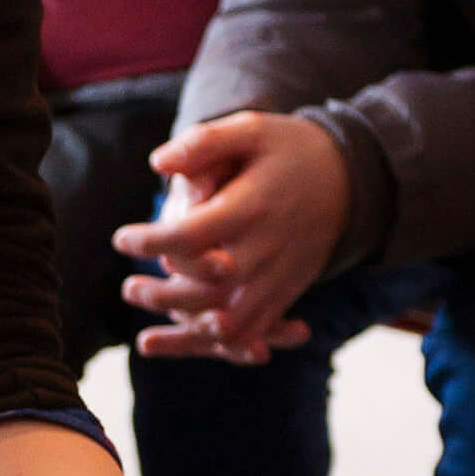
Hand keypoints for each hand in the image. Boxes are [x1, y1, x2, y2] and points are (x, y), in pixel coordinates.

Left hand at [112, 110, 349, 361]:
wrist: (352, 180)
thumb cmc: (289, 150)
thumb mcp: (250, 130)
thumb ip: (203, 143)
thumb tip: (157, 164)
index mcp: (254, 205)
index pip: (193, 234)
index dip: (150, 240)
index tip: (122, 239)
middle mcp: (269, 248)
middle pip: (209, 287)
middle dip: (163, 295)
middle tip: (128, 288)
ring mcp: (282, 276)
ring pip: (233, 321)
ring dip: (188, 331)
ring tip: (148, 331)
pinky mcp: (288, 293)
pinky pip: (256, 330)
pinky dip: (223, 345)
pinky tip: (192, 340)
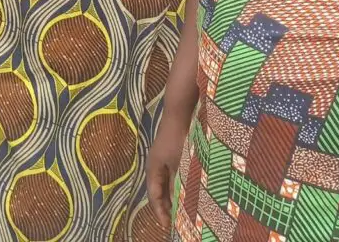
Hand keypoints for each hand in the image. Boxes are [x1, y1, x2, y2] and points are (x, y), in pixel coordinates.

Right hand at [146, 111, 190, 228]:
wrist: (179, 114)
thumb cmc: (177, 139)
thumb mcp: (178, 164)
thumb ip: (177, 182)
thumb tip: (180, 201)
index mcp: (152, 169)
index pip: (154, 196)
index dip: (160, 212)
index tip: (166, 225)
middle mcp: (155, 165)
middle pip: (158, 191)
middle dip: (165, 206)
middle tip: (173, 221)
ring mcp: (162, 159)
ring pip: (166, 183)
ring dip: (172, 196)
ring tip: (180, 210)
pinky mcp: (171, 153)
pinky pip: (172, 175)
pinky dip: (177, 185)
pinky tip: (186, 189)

+ + + + + + +

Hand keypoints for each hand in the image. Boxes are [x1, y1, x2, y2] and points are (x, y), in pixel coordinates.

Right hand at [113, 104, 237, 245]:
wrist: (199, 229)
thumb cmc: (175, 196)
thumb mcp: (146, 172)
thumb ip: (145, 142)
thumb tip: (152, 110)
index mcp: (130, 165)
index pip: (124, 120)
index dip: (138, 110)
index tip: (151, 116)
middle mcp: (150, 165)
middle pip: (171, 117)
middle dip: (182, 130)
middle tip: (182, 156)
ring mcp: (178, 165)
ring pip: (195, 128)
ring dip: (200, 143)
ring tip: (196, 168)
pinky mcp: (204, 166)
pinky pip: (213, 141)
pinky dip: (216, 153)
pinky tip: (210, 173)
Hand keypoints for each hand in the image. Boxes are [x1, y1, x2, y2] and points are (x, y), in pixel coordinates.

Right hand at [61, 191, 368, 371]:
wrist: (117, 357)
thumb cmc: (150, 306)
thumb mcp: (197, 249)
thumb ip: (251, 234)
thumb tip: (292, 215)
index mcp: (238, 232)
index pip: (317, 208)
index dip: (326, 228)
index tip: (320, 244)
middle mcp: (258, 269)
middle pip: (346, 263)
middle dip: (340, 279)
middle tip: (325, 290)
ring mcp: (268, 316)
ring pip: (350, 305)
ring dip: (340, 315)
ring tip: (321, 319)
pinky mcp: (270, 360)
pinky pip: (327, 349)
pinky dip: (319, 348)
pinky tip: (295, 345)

+ + + + + + +

### What to produce
The lines to set down run from the line with "index pip: (193, 234)" up to and including the line with "pinky tip: (186, 189)" in the entries above. Reproduce them exactly, with no pictures.

### Exercise answer
index pip: (193, 234)
index dip: (150, 240)
index tip: (122, 239)
middle mcp: (269, 248)
middle pip: (209, 287)
middle dip: (163, 295)
middle tip: (128, 288)
ring mcp: (282, 276)
ring pip: (233, 321)
ring dip: (188, 331)
ring tip: (148, 331)
pinky mcp: (288, 293)
pinky pip: (256, 330)
pinky dip: (223, 345)
pinky tip: (192, 340)
Hand keypoints for each hand in the image. Boxes are [x1, y1, x2, y2] and points are (x, y), in pixel coordinates.

Right hand at [146, 111, 190, 228]:
wrist: (179, 114)
thumb cmc: (177, 139)
thumb mcp: (178, 164)
thumb ip: (177, 182)
thumb tip: (180, 201)
index mcp: (152, 169)
index pip: (154, 196)
index dip: (160, 212)
index tip: (166, 225)
middle mcp: (155, 165)
middle pip: (158, 191)
middle dip: (165, 206)
middle tip: (173, 221)
ring mcp: (162, 159)
ring pip: (166, 183)
ring dip: (172, 196)
ring tip: (180, 210)
pinky mcp: (171, 153)
pinky pip: (172, 175)
pinky dip: (177, 185)
pinky tip: (186, 189)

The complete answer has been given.